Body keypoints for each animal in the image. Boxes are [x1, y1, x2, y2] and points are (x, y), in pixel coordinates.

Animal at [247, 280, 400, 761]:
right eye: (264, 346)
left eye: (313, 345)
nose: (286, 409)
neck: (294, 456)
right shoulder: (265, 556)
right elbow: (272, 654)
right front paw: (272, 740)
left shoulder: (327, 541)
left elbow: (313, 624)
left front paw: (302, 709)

########################################

Nothing should be dropped or changed, so repeat all of the entries exactly.

Body keypoints for each animal in the image. Boxes are [x1, y1, x2, y2] and points are (x, y), in pixel coordinates.

Animal at [247, 280, 400, 761]:
right eye: (264, 346)
left eye: (313, 345)
nose: (286, 409)
neck: (294, 456)
right shoulder: (265, 556)
right elbow: (272, 654)
right front paw: (272, 740)
left shoulder: (327, 541)
left elbow: (313, 624)
left front paw: (302, 709)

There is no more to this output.